Tips: Dalam jaring-jaring kubus berbentuk ‘T’, sisi yang dipisahkan oleh satu kotak adalah sisi yang berhadapan.
Pembahasan:
Kesalahan umum dalam tes spasial adalah terburu-buru. Gunakan teknik eliminasi. Sisi yang bertemu di satu titik sudut tidak mungkin berhadapan.
Strategi Belajar Menjelang Tes Pelayaran
Agar persiapan Anda lebih efektif, terapkan metode belajar berikut:
- Kuasai Satuan Maritim: Pelajari konversi dasar seperti knot ke km/jam, atau mil laut ke meter. Ini sering muncul sebagai jebakan dalam soal numerik.
- Latihan Kecepatan (Speed Test): TPA bukan hanya soal benar, tapi soal seberapa banyak Anda benar dalam waktu terbatas. Gunakan stopwatch saat berlatih.

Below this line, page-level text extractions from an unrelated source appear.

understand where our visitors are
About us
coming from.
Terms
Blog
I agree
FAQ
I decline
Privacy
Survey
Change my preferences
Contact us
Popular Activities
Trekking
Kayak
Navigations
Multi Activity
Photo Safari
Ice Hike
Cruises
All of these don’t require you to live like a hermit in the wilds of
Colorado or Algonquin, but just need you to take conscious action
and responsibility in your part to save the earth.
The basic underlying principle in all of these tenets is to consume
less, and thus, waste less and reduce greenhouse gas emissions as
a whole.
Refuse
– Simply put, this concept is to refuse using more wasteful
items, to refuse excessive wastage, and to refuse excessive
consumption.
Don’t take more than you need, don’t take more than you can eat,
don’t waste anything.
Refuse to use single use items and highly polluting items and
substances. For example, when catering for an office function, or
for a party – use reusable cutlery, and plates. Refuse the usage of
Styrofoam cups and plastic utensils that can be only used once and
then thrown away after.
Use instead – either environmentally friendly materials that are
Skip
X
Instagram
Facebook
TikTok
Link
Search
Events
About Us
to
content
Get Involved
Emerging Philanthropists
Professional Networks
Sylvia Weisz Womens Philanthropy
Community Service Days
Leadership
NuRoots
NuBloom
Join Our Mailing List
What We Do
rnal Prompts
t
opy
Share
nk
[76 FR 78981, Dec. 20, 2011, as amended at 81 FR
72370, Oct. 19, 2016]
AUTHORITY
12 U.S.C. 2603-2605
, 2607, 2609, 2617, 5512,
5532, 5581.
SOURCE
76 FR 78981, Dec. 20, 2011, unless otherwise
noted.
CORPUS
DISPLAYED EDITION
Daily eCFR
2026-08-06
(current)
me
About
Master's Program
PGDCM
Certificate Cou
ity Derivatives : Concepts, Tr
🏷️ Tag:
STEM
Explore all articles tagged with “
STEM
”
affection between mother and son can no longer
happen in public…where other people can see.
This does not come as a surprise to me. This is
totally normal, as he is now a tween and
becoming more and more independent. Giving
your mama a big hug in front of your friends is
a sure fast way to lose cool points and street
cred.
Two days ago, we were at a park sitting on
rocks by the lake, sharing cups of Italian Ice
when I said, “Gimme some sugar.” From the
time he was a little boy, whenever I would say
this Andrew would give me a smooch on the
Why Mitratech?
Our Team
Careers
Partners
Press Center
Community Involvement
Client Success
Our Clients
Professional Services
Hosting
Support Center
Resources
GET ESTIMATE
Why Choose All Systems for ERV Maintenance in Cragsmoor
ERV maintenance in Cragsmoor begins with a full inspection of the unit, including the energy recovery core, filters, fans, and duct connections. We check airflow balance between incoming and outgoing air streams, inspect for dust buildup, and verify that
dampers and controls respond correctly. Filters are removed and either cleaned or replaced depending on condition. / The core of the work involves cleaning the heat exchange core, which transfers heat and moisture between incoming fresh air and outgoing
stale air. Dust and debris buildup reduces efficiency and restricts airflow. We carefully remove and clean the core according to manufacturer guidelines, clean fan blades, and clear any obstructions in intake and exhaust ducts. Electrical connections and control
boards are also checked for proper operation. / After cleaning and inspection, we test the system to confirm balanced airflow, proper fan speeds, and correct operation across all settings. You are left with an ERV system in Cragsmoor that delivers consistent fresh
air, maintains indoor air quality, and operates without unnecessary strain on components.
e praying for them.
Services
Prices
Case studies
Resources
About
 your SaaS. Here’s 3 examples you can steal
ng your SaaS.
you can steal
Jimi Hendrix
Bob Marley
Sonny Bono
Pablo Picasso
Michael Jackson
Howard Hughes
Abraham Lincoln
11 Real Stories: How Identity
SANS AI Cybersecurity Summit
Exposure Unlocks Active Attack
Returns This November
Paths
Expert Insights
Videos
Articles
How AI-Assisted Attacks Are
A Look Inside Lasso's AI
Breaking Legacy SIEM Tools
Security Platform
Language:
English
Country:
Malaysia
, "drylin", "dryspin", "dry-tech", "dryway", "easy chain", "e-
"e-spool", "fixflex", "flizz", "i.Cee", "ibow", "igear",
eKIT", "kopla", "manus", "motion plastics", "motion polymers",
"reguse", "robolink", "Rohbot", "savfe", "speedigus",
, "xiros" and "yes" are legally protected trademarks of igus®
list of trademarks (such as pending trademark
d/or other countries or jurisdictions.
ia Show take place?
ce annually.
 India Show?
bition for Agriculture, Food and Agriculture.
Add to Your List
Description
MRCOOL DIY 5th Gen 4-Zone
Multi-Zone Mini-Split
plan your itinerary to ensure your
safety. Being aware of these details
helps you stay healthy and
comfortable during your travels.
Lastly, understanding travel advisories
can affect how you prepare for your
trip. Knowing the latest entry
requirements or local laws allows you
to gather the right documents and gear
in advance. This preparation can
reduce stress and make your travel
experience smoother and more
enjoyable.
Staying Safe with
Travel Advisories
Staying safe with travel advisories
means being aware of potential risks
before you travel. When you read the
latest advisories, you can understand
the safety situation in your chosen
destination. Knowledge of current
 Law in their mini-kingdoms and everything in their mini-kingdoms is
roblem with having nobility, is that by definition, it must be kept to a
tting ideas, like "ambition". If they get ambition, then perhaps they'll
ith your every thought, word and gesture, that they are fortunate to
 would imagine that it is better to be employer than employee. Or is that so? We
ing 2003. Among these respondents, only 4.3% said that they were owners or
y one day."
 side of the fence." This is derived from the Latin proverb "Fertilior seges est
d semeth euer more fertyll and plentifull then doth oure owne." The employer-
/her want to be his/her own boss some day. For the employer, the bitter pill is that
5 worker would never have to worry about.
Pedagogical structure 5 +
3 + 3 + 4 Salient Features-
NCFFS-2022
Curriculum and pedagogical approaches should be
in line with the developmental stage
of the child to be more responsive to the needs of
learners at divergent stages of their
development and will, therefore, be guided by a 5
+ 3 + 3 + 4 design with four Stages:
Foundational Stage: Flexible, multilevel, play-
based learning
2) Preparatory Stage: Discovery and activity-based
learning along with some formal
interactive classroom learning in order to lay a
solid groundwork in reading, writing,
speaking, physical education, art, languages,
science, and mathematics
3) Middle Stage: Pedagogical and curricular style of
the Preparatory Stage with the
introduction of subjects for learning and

- Analisis Pola Gambar: Sering-seringlah melihat soal psikotes gambar (rotasi, pencerminan, dan deret gambar). Kemampuan ini sangat berguna untuk tes kesehatan mata dan koordinasi nantinya.
- Jaga Kondisi Fisik: Ingat, sekolah pelayaran sangat mengutamakan fisik. Jangan sampai belajar terlalu larut hingga mengabaikan olahraga dan kesehatan, karena TPA biasanya berdekatan dengan tes kesamaptaan.
Pentingnya Memahami “Logika Kapal”
Dalam TPA Pelayaran, seringkali muncul soal yang bersifat aplikatif. Misalnya, arah mata angin. Anda harus hafal luar kepala posisi Utara, Timur Laut, Timur, hingga Barat Laut. Kesalahan menentukan arah dalam soal navigasi dasar bisa berakibat fatal pada skor TPA Anda.
Baca Juga : Lulusan S1 Manajemen Universitas Teknokrat Indonesia lulus dengan Karya Ilmiah Nasional Sinta 2
Penutup: Persiapan Mental adalah Segalanya
Latihan soal yang konsisten akan membangun rasa percaya diri. TPA Pelayaran 2025 diprediksi akan memiliki tingkat kesulitan yang bersaing karena tingginya peminat. Dengan memahami pembahasan di atas, Anda selangkah lebih maju dibandingkan peserta lain yang hanya belajar tanpa mengetahui pola.
Teruslah berlatih, jaga integritas saat ujian, dan persiapkan diri untuk menjadi perwira transportasi laut yang tangguh.